OriginalFileName) cause the backend to print its known-field list as the error.fixup_rules_6_7.pystrips those keys from the YAML and re-converts. The rule remains semantic becauseImage|endswith:is the primary selector. - Wrong folder — some rules live under
rules/windows/powershell/notprocess_creation/. The picker can expand its scope. event.type='Process Creation'andendpoint.os='windows'are often empty on real tenants — that's why the relaxed and WEL variants exist.
Step 4 — Verify
The service-user role that can POST a rule often cannot GET it
back (cloudDetectionRulesView missing). The collection endpoint
silently filters the rule out, and GET /rules/{id} returns HTTP 405
on this API version. PUT is the definitive existence test:
python3 verify_rule_exists_via_put.py
Reads deployed_rule_ids.json and PUTs each rule ID. 200/204 = EXISTS,
404 = NOT FOUND. Optional deeper diagnostic:
python3 verify_deployed_sigma_rules.py
Probes the list endpoint with several scope-filter variants so you can see exactly which RBAC layer is hiding what.

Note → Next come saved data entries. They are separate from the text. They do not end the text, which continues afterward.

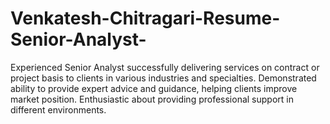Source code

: # Venkatesh-Chitragari-Resume-Senior-Analyst-
Experienced Senior Analyst successfully delivering services on contract or project basis to clients in various industries and specialties. Demonstrated ability to provide expert advice and guidance, helping clients improve market position. Enthusiastic about providing professional support in different environments.

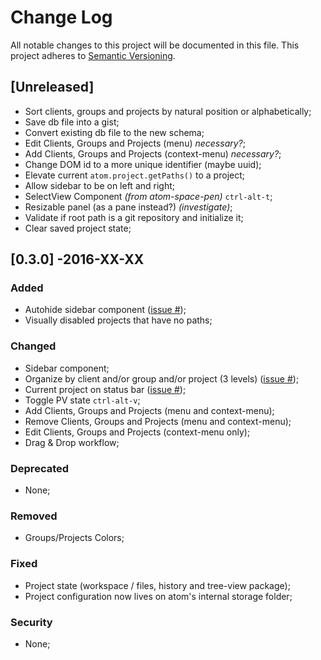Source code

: # Change Log
All notable changes to this project will be documented in this file.
This project adheres to [Semantic Versioning](http://semver.org/).

## [Unreleased]
- Sort clients, groups and projects by natural position or alphabetically;
- Save db file into a gist;
- Convert existing db file to the new schema;
- Edit Clients, Groups and Projects (menu) *necessary?*;
- Add Clients, Groups and Projects (context-menu) *necessary?*;
- Change DOM id to a more unique identifier (maybe uuid);
- Elevate current `atom.project.getPaths()` to a project;
- Allow sidebar to be on left and right;
- SelectView Component *(from atom-space-pen)* `ctrl-alt-t`;
- Resizable panel (as a pane instead?) *(investigate)*;
- Validate if root path is a git repository and initialize it;
- Clear saved project state;

## [0.3.0] -2016-XX-XX
### Added
- Autohide sidebar component ([issue #]());
- Visually disabled projects that have no paths;
### Changed
- Sidebar component;
- Organize by client and/or group and/or project (3 levels) ([issue #]());
- Current project on status bar ([issue #]());
- Toggle PV state `ctrl-alt-v`;
- Add Clients, Groups and Projects (menu and context-menu);
- Remove Clients, Groups and Projects (menu and context-menu);
- Edit Clients, Groups and Projects (context-menu only);
- Drag & Drop workflow;
### Deprecated
- None;
### Removed
- Groups/Projects Colors;
### Fixed
- Project state (workspace / files, history and tree-view package);
- Project configuration now lives on atom's internal storage folder;
### Security
- None;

Step 5 — Run on another tenant
The 30 .pq files in SIGMA_OUT_DIR are tenant-agnostic. Point the
credentials at a different tenant and re-run only Step 3's deploy +
Step 4:
# Option A: replace tenant_config.json
cp tenant_config.example.json tenant_config.json && $EDITOR tenant_config.json
python3 run_sigma_on_tenant.py
# Option B: keep separate config files
SIEM_TOOLKIT_CONFIG=./tenant_prod.json python3 run_sigma_on_tenant.py
SIEM_TOOLKIT_CONFIG=./tenant_lab.json python3 run_sigma_on_tenant.py
run_sigma_on_tenant.py is a single-shot probe → smoke-test → deploy
→ PUT-verify, useful when you already have the converted bodies and
just want to land them on a new tenant.
Files
| File | Role |
|---|---|
recommend_sigma_imports.py |
Reads coverage endpoints, recommends folders + curated rule list |
probe_wel_schema.py |
Discovers WEL parser field schema on the tenant |
convert_test_deploy_sigma.py |
Master pipeline: pick + convert (3 variants) + smoke + --deploy |
fixup_rules_6_7.py |
Handles Sigma rules with backend-unsupported keys (e.g. OriginalFileName) |
run_sigma_on_tenant.py |
Re-deploys already-converted bodies to another tenant |
verify_rule_exists_via_put.py |
PUT-existence test (definitive when GET is RBAC-blocked) |
verify_deployed_sigma_rules.py |
Probes scope/filter variants to diagnose RBAC |
tenant_config.example.json |
Template — copy to tenant_config.json (gitignored) |
Where it fits in the SIEM-toolkit story
SIEM-toolkit Threat Coverage map
│
▼
recommend_sigma_imports.py ──┐
│ (suggests SigmaHQ folders) │
▼ │
convert_test_deploy_sigma.py ├── single workflow
│ (Sigma → PQ → SDL) │
▼ │
verify_rule_exists_via_put.py ──┘
│
▼
Activate rules in console UI
│
▼
Re-run SIEM-toolkit Threat Coverage → firing_pct grows
Pitfalls collected so far
event.type='Process Creation'has near-zero population unless a live S1 EDR agent is reporting; relax variant works around it.endpoint.os='windows'isnullon many tenants; always strip for the relaxed variant.- GitHub anonymous rate limit (60 req/h) kills the listing step —
use
gh auth login. - Service-user RBAC without
cloudDetectionRulesViewmakes POSTed rules invisible to GET. PUT confirms they exist. OriginalFileNamein Sigma YAML breaks the S1-PQ backend; strip with the pre-processor.- PowerQuery parser quirks — bare
*as a query is rejected; comments with/,-, or non-ASCII characters cause Load Failed at rule-validation time even when the body POSTs fine to/api/powerQuery. Keep comments out of any body that will be deployed as a Scheduled rule.